**Given problem A**
Set down the part of the passage on disruptive technology in shipping starting at "1. Mass unemployment" and ending at "change & demographic shifts.".

**Reading passage**
At this very moment autonomous vessels, digital ports, drone technology and robot repair are already a reality in a number of forward looking countries such as Finland, Holland, Norway, China, Singapore, and South Korea  Although these technological advances illustrate the surge in our evolution, they are unique because they are totally disruptive. Their impact cannot be merely compared to containers and gantry cranes making stevedores obsolete, or computerization demanding basic and not-so-basic computer skills worldwide.   

 

It is no coincidence that A.I., I.o.T, I.o.V. and digitization are termed ‘disruptive’ because they are galvanizing paradigm shifts, unleashing a world full of promise and peril.

 

‘Disruptive’ is the keyword because rather than reacting to it and ending up disrupted, our mindset has to anticipate transformation and preempt problems before they arise. Although this demands extraordinary mental agility, creativity as well as cultural shifts, foreseeing possible scenarios is pivotal in a world of ever-changing technological frontiers. This is the millennial way of creating business value.

 

Regarding the labour force, the main issue is reskilling current and training future seafarers while struggling to find an unprecedented balance between technological and human input. Unprecedented because A.I. is outpacing human performance in both mundane tasks as well as making inroads into thinking briefs. This is instilling fear on TWO accounts:

                                  

  1. Mass unemployment as crewless vessels, digital ports, drones and robots are forging ahead
     
  2. Dehumanization brought about by changes in digital and mechanical techniques.
     

We also need to factor in another FIVE major challenges:

 

  1. Sustaining a balance between technological benefits and safety & security issues.
     
  2. Addressing increasing legal concerns because laws and regulations are struggling to catch up with the lightning speed of today’s technological advances.
     
  3. Embracing a circular economy within the scenario of climate change & demographic shifts.
     
  4. Envisaging the socio-economic and psychological effects of tomorrow’s transport systems and trends which will definitely impact current trade routes.
     
  5. Preempting the widening gap between developed and developing countries/regions which will also reshape current trade routes.
     
  6. Preempting the socio-political impact of the widening income gap between the different gradations of qualified and non-qualified personnel.

**Given problem B**
In all of the records below, swap "center points" for "midpoints" and keep everything else the same. Leave the pictures out of your answer.

Extracted records
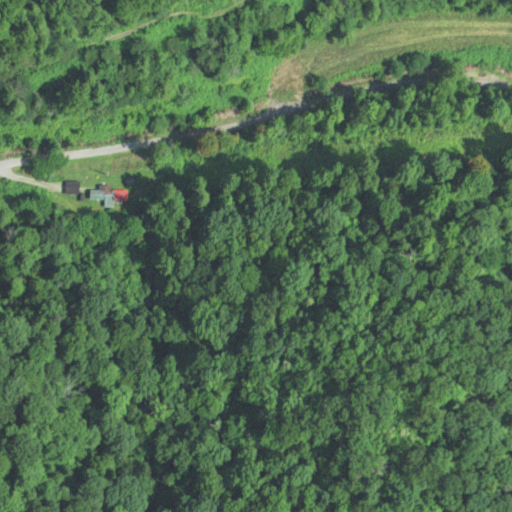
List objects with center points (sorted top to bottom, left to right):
road: (253, 167)
road: (434, 210)
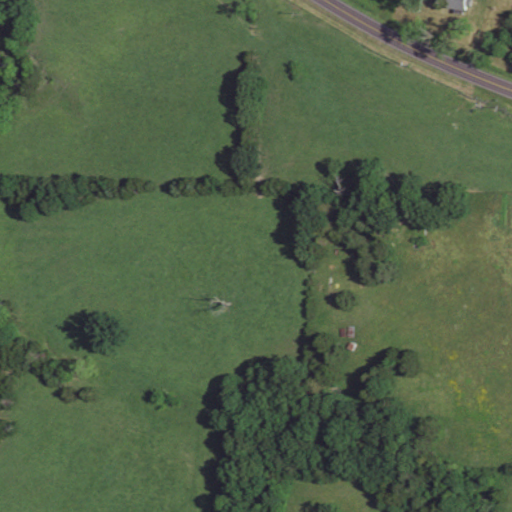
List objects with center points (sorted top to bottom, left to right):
building: (461, 4)
road: (412, 52)
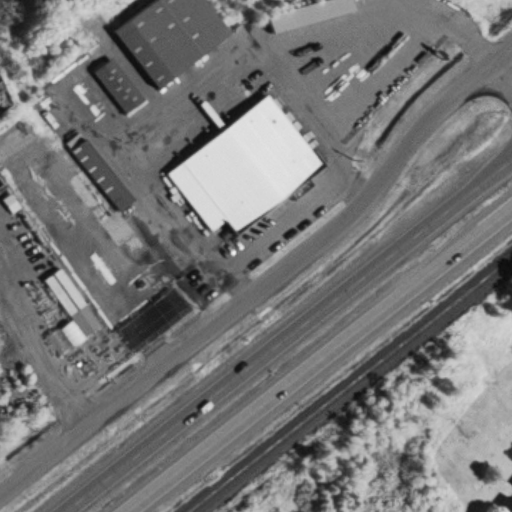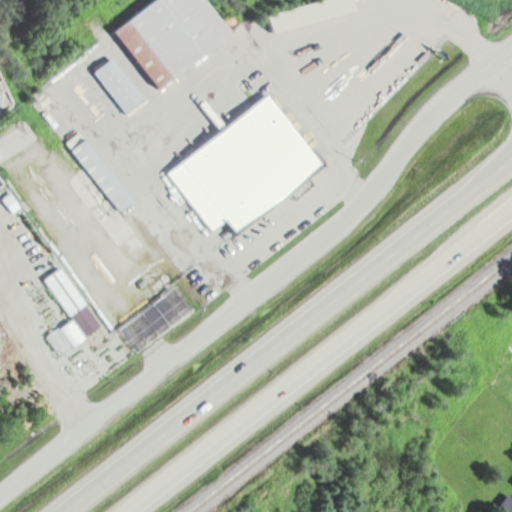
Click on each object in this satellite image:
building: (306, 13)
building: (167, 36)
road: (505, 62)
building: (116, 84)
building: (242, 166)
building: (97, 170)
road: (484, 178)
road: (268, 280)
building: (62, 290)
building: (64, 336)
road: (258, 356)
road: (316, 356)
railway: (350, 384)
building: (505, 502)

**Exercise output A**
1. Mass unemployment as crewless vessels, digital ports, drones and robots are forging ahead
     
  2. Dehumanization brought about by changes in digital and mechanical techniques.
     

We also need to factor in another FIVE major challenges:

 

  1. Sustaining a balance between technological benefits and safety & security issues.
     
  2. Addressing increasing legal concerns because laws and regulations are struggling to catch up with the lightning speed of today’s technological advances.
     
  3. Embracing a circular economy within the scenario of climate change & demographic shifts.

**Exercise output B**
List objects with midpoints (sorted top to bottom, left to right):
road: (253, 167)
road: (434, 210)
List objects with midpoints (sorted top to bottom, left to right):
building: (461, 4)
road: (412, 52)
Click on each object in this satellite image:
building: (306, 13)
building: (167, 36)
road: (505, 62)
building: (116, 84)
building: (242, 166)
building: (97, 170)
road: (484, 178)
road: (268, 280)
building: (62, 290)
building: (64, 336)
road: (258, 356)
road: (316, 356)
railway: (350, 384)
building: (505, 502)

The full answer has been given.